Taking all these aspects into account, we arrive at the following which I call the frustration equation:
frustration =
perception of (the difference of expected and obtained reward)
× level of certainty attributed to that perception
× amount of attention paid to it
× how many times it is perceived or simulated
In this equation, we have four terms on the right-hand side, i.e. after the equality sign, multiplied by each other. First, there is the basic formula of reward loss in parentheses. Thus it includes the amount of expected reward and the amount of obtained reward, whose difference is computed. As with reward loss, if this difference is negative, it is set to zero—if the obtained reward is greater than the expected, there is zero frustration. But crucially, the reward loss here is modulated based on how it is perceived by the agent.10
Then, this perceived reward loss is multiplied by three modulating factors. We use here multiplication to emphasize how the perceived reward loss may actually lead to no suffering at all if just one of these modulating factors is zero. The modulating factors are: the level of certainty that the agent attributes to the perception of reward loss (zero meaning absolute uncertainty, one meaning complete certainty), the amount of attention paid to reward loss (including how seriously the contents of the consciousness are taken), and finally the number of times the event is perceived (taking account of the fact that it may be replayed or simulated in planning so that it is “perceived” more than once).11
It should be emphasized that such frustration happens on different time scales: from milliseconds to even years, perhaps. In the smallest timescales, the suffering is likely to be much weaker than on longer time scales; see Chapter 7 (🡭) for discussion on this topic. The equation above is intended to be applied separately on different time scales.12
Another point that is useful to recall here is how we reformulated action selection as based on rewards only in Chapter 5. While we often talk about goals and planning, for example in the flowchart in Figure 13.2, the goals are now seen as something that the agent itself sets in order to maximize rewards. In particular, Chapters 7 and 8 explained how an agent would predict that a certain state gives a big reward, then set it as a goal state, and start planning for it—the same logic underlies Figure 13.2. Thus, goals are not something inherent in the world, but rather a computational device used by the agent in order to maximize rewards.
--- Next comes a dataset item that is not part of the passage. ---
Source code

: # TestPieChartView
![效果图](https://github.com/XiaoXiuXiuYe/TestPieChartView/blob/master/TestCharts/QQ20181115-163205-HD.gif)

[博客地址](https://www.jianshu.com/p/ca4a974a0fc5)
That is why this equation uses the formalism of reward loss, instead of the basic formalism of frustration of goals initially used in Chapter 3. Still, goals are implicitly present in this equation since the expected reward is often the reward that reaching a certain goal would give (according to the agent’s prediction).
Now, the essential point here is that all the terms on the right-hand side of the equation are something that can be influenced or intervened on, at least to some extent. It is possible to develop methods that change the terms on the right-hand side, thus changing the amount of frustration and suffering. The next two chapters are largely an explanation and application of this equation from that viewpoint.
In fact, so far, it might actually seem that the book has been just one big complaint. Suffering seems unavoidable, a necessary consequence of intelligent information processing. However, in the following final chapters, we will see a way forward: what an intelligent agent can do to actually reduce its suffering.